** EXTRAIT DU TEXTE **
===

Souvent trop courtes et glissées maladroitement dans le montage, les séquences mettant en vedette la Judy âgée de seize ans (lumineuse Darci Shaw) donnent tout de même froid dans le dos. Judy ne peut avoir une vie sociale typique des adolescents de son âge. Afin de toujours performer au sommet de ses capacités qu’importe les situations ou moments de la journée, elle ne pouvait se couper les cheveux, entretenir des relations même amicales avec un garçon et manger des aliments caloriques. Droguée aux pilules l’aidant à maigrir et dormir, elle était perçue comme une machine à produire du fric. Ajoutez à cela les abus sexuels de Mayer, et nous avons un autre sordide exemple que la Cité des anges n’a jamais réellement été paradisiaque mais plutôt hypocrite en nous servant des histoires sur l’importance d’être soi. Les insistances vaines de l’artiste pour s’épanouir normalement tout en exerçant ce qu’elle aime le plus au monde fendent le cœur car elles se déploient à l’intérieur de scènes nuancées suggestives regorgeant de malaises. Avions-nous réellement besoin de celles-ci pour comprendre pourquoi Judy, en cruel manque d’amour et d’estime, s’est réfugiée à l’âge adulte dans l’alcool, les cachets et les mariages ratés? Dans les faits, non, car elles coupent parfois le rythme, mais elles demeurent éclairantes et marquantes.

===

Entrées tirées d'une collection
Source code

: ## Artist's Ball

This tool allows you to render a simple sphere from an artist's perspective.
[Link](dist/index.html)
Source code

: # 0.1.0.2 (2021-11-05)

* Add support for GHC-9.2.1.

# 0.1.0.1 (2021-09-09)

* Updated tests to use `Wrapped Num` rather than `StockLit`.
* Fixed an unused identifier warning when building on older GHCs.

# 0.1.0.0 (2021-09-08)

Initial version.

===

Répondez, s'il vous plaît, à ces questions sur le passage consacré à Judy :
(a) Quel âge a Judy dans les séquences mentionnées au début, et qui l'interprète ?
(b) À quoi servaient les pilules dont elle était droguée ?
(c) Dans quoi Judy s'est-elle réfugiée à l'âge adulte ?
Les entrées proviennent d'une autre source.

(a) Judy a seize ans et elle est interprétée par Darci Shaw.
(b) Les pilules l'aidaient à maigrir et à dormir.
(c) Elle s'est réfugiée dans l'alcool, les cachets et les mariages ratés.